Adaptive Multiple Peak and Histogram based Reversible Data Hiding
Abstract
The aim of this study is to propose a histogram shifting-based reversible data hiding scheme for anatomical magnetic resonance images (MRI) of human brain. In this study, a human brain MRI dataset was employed for experimental purposes, which were obtained from the Alzheimer's Disease Neuroimaging Initiative (ADNI) open dataset. In experimental design, only healthy subjects are included in order to avoid any bias due to morphological brain abnormalities. The dataset contained three-dimensional 16-bit-depth T1-weighted brain MRIs of 25 healthy people. The proposed data hiding scheme for an MRI volume started with an atlas-based partitioning procedure to segment the volume into several region-of-interests, called as chunks in this paper. Then, the well-known histogram-shifting method was applied with some modifications to each chunk, separately. Finally, the total capacity of chunks in bit-per-voxel (BPV) and the stego-image quality in peak signal-to-noise ratio (PSNR) were calculated.

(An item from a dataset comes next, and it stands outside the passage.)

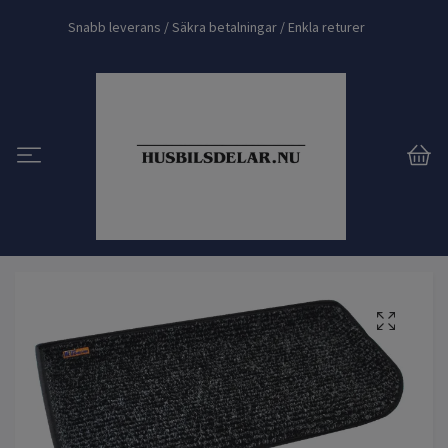
Snabb leverans / Säkra betalningar / Enkla returer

The average PSNR and BPV values of the cohort were reported in several experimental conditions including different segmentation regions and several numbers of peak-zero bin-pairs per chunk. The main contribution of this study is the modifications on the traditional histogram-shifting-based reversible data hiding scheme that are considering the characteristics of the T1-weighted MRI data. Furthermore, the distinguishing feature of this study is that, on contrary to similar studies in the literature, this study employed three-dimensional MRI scans of real cohort. The experimental results of this study revealed the applicability of data hiding schemas on neuroimaging data.